Após quatro anos para a implantação dos aterros sanitários e fim dos lixões, municípios goianos não estão aptos para cumprir a Política Nacional de Resíduos Sólidos, na lei 12.305 de 2010. O prazo final se encerra no próximo sábado, dia 2 de agosto, mas a existência dos lixões já é considerada crime ambiental desde 1998. As prefeituras, no entanto, pedem maior prazo para cumprir a exigência, cuja lei promete responsabilizar as entidades jurídicas e também físicas, no caso, os prefeitos. Além de reclusão, a lei de crime ambiental determina multa de R$ 5 mil a R$ 50 mil.

De acordo com a última nota técnica realizada pela Secretaria Estadual de Meio Ambiente e Recursos Hídricos (Semarh), apenas 11 aterros sanitários no Estado possuem licença ambiental, sendo que mais 3 (um de origem particular) estão sendo construídos e outros 3 finalizando estudos. Há a possibilidade de que outras cidades tenham órgãos ambientais que emitam a licença, o que dificulta saber quantos aterros regulares funcionem. Em Goiânia, por exemplo, o aterro sanitário está sem a licença há 2 anos e oito meses, mas funcionando normalmente.

No caso da capital, a licença é feita pela Agência Municipal de Meio Ambiente (Amma) e o processo segue em análise no órgão, sem estimativa de quando será finalizado. Até por isso, calcula-se que cerca de 200 dos 246 municípios goianos ainda utilizam lixões como destinação final dos resíduos sólidos. O problema é ainda maior em outras capitais brasileiras, em que 16 possuem lixões, como, por exemplo, Brasília, apesar de ser uma das cidades mais ricas do país. Os dados são da pesquisa divulgada ontem pela Confederação Nacional dos Municípios (CNM).

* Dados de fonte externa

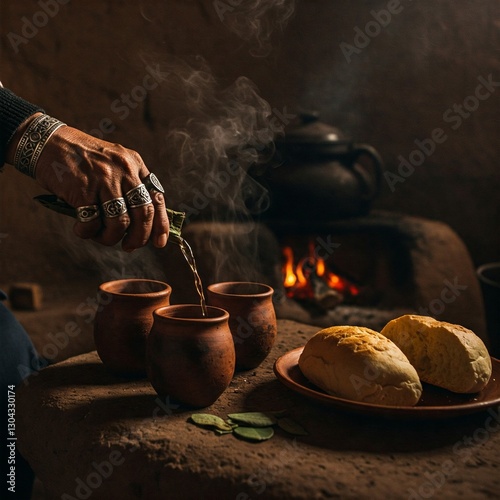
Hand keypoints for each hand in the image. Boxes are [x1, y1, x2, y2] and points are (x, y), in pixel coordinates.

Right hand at [9, 114, 169, 250]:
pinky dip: (87, 232)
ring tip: (100, 236)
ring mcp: (104, 179)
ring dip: (110, 238)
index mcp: (135, 165)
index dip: (160, 225)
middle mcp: (124, 170)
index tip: (159, 243)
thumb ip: (129, 186)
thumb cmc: (82, 160)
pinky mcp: (83, 189)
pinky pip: (92, 222)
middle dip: (139, 238)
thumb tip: (142, 226)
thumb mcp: (114, 164)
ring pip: (120, 223)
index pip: (157, 198)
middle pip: (144, 213)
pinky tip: (81, 228)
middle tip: (129, 246)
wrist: (48, 143)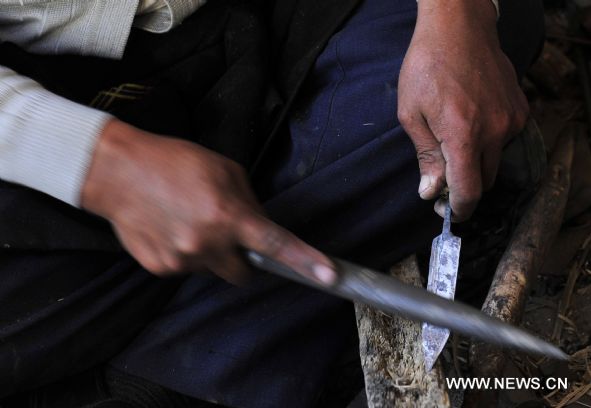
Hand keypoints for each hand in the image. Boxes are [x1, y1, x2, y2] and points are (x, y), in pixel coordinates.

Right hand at [81, 119, 336, 285]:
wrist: (116, 171)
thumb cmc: (172, 161)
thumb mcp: (223, 169)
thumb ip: (247, 202)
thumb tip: (260, 226)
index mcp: (228, 214)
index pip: (275, 244)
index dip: (306, 262)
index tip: (330, 277)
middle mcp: (207, 243)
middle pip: (242, 273)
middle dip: (242, 259)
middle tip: (226, 234)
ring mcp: (181, 260)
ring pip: (212, 269)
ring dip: (209, 253)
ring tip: (187, 219)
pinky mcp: (160, 267)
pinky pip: (185, 268)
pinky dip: (184, 253)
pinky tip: (170, 227)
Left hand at [397, 0, 528, 220]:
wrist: (458, 28)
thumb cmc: (427, 67)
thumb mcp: (411, 114)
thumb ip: (425, 157)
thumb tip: (430, 192)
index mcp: (462, 135)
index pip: (470, 190)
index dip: (460, 208)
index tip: (450, 212)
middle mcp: (493, 131)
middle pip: (485, 181)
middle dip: (465, 187)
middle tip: (442, 181)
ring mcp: (510, 119)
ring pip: (495, 161)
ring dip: (476, 164)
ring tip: (452, 143)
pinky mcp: (519, 109)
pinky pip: (504, 140)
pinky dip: (487, 143)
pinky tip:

O levantamento aponta que apenas 41 cidades goianas possuem aterros sanitários. Este número somado a Anápolis e Aparecida de Goiânia – que não participaram da pesquisa por ter mais de 300 mil habitantes – mostra que uma minoria das cidades teria condições de se adequar à lei, mesmo que muitas sem o licenciamento ambiental. A CNM deve realizar uma mobilização na próxima semana em Brasília para tentar aumentar novamente o prazo para a construção dos aterros sanitários. A proposta é apoiar a aprovação da medida provisória 649/2014 do deputado Manoel Júnior (PMDB/PB), que prolonga o prazo por mais oito anos.

MAIS PRAZOS

Segundo a conclusão da pesquisa apresentada pela CNM, a ideia é “alterar o prazo para que os atuais gestores não sejam penalizados”, sob a justificativa de que os lixões já existiam muito antes dos atuais prefeitos serem eleitos. Os municípios pedem ainda que se reabra discussões com a sociedade sobre o tema para que se defina como “implantar essas questões de forma eficaz e qual a fonte de financiamento”. A proposta é que o governo federal possa disponibilizar mais fundos para a execução dos aterros.